WHAT THE TASK REQUIRES ▸
Write out the review from "by Song Han, Huizi" to "parameters into buckets.", inclusive, switching every "quantization" to "clustering".

SELECTED TEXT START

Though some filters do not match well, it is still possible that a group of neurons in one network can interact together to extract features similar to a single filter or a group of filters in another network. In a second set of experiments, the authors demonstrate that filters in Net1 can be mapped to filters in Net2 by finding a linear combination of filters in Net2 which can represent a filter from Net1 based on minimizing a sum of squared prediction loss with L1 regularization. An average of 4.7 conv1 weights from Net2 is needed to accurately represent each conv1 weight in Net1 with a small loss in accuracy. The authors then use agglomerative clustering to match groups of filters between networks. Clustering results demonstrate that networks learn groups of filters which represent similar subspaces, but the filters which span the same subspace across networks are different.  Another method to explore clusters learned by different networks could be representational dissimilarity analysis (RDMs) [1], which is used in the neuroscience community to measure if different neural codes represent the same information.

The experiments in this paper provide insight into what kinds of weights neural networks learn. None of the results are particularly surprising, but the experiments are thorough and provide a solid foundation for future applications. Though it is unlikely that results change substantially between separate networks, it would be worthwhile to conduct similar experiments on other networks to confirm that the patterns observed in this paper are consistent across network architectures.  The authors also concentrate their analysis on convolutional filters, but fully connected layers could be analyzed in a similar way.  Additionally, network design is increasingly moving towards deeper networks. The authors note that matching is best between Conv1 and Conv5 for CaffeNet, but it is possible that matching ceases to occur at very deep layers in current models such as VGG, GoogleNet and ResNet. If this is the case, it is unclear how the analysis presented can lead to applications suggested by the authors.

[1] Kriegeskorte, Nikolaus, Marieke Mur, and Peter A. Bandettini. “Representational similarity analysis-connecting the branches of systems neuroscience.” Frontiers in systems neuroscience 2 (2008): 4.

Deep Compression: Compressing Deep Neural Networks with Pruning, Trained Quantization and Huffman Coding

by Song Han, Huizi Mao & William J. Dally
ICLR, 2016

Through a three-stage pipeline that includes pruning, quantization and Huffman coding, deep compression is able to reduce the storage of neural networks by an average of 42x without a loss in accuracy. This significant storage saving is a big step towards ‘portable neural networks’ that facilitate the use of deep networks on mobile platforms. This compression framework is comprehensive in that it generalizes to many network architectures well, and considers both computation and storage memory reduction. Additionally, the quantization step is dynamically learned through re-training, similar with network distillation ([1] Hinton et al) where large networks are mimicked by smaller networks, but different from some previous works that use predefined functions for binning network parameters into buckets.

The pruning step is built upon the author’s previous work that only uses pruning to compress network. The final weights are determined by retraining the network after pruning, and the sparse structure is encoded in a sparse format with relative indexing.

SELECTED TEXT END
AVAILABLE DATA START

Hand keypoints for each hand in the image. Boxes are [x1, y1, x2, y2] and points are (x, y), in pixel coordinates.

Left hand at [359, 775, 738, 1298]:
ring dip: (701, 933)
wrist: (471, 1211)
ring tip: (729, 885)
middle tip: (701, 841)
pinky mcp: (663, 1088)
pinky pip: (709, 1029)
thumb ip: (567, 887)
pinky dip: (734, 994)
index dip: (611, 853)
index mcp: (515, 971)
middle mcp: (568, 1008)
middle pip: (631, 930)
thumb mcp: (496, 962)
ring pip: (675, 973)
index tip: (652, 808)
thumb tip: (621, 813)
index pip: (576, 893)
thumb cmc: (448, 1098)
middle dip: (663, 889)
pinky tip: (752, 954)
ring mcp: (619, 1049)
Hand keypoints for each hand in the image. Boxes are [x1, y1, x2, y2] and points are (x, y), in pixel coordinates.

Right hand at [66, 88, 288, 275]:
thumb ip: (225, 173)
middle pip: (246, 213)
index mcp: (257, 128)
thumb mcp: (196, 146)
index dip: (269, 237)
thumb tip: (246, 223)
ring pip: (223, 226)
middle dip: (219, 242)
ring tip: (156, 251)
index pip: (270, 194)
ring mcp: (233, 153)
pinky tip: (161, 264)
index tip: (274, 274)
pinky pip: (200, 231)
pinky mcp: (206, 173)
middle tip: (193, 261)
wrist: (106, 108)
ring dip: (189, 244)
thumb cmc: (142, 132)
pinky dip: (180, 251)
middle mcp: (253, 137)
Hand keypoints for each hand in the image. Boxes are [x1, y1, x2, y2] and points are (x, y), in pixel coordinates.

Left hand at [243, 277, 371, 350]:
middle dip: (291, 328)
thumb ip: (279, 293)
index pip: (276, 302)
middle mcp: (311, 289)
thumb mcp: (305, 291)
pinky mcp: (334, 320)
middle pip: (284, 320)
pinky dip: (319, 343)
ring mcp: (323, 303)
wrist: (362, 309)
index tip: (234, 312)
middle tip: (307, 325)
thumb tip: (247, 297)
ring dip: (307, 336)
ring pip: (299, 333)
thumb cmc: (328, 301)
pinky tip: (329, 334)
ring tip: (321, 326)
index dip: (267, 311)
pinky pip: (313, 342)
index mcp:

AVAILABLE DATA END

EXERCISE RESPONSE ▸
by Song Han, Huizi Mao & William J. Dally
ICLR, 2016

Through a three-stage pipeline that includes pruning, clustering and Huffman coding, deep compression is able to reduce the storage of neural networks by an average of 42x without a loss in accuracy. This significant storage saving is a big step towards ‘portable neural networks’ that facilitate the use of deep networks on mobile platforms. This compression framework is comprehensive in that it generalizes to many network architectures well, and considers both computation and storage memory reduction. Additionally, the clustering step is dynamically learned through re-training, similar with network distillation ([1] Hinton et al) where large networks are mimicked by smaller networks, but different from some previous works that use predefined functions for binning network parameters into buckets.